Essays in Philosophy

Volume 15, Issue 2, July 2014

Consciousness

Keith E. Turausky
Pages 249-265

Wherever You Go, There You Are
On Individuative Subjective Phenomenology

That experience requires a subject is all but uncontroversial. It is surprising, then, that contemporary philosophers of mind generally focus on experiences at the expense of subjects. Herein, I argue that beyond the qualitative character (or “what-it’s-like-ness”) of phenomenology, there is a discrete further fact—the subjective character (or “for-me-ness”) of phenomenology—that calls out for explanation.
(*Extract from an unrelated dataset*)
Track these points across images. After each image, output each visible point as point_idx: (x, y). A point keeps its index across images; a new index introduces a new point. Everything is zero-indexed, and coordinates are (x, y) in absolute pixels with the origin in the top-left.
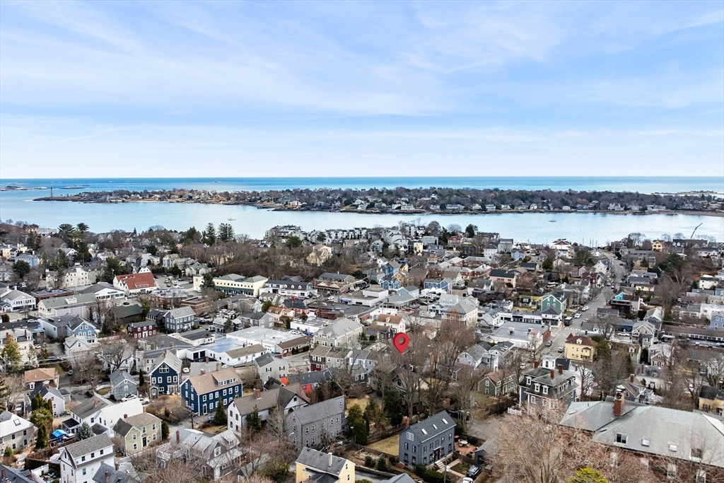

Similar views have recently been endorsed by both Zahavi and Kriegel, but a comparison of the ways they have framed the issue suggests there are two discrete questions afoot: (1) in virtue of what does subjective phenomenology exist whatsoever, and (2) in virtue of what might one’s subjective phenomenology differ from that of one’s perfect duplicate? The second question—that of individuative subjective phenomenology—is my primary concern, and its answer seems to me to require the invocation of haecceities: non-qualitative, non-duplicable properties that uniquely individuate objects (and, in this case, subjects). In other words, I suggest that the property of being the very subject that one is enters essentially into the phenomenological character of all one’s experiences.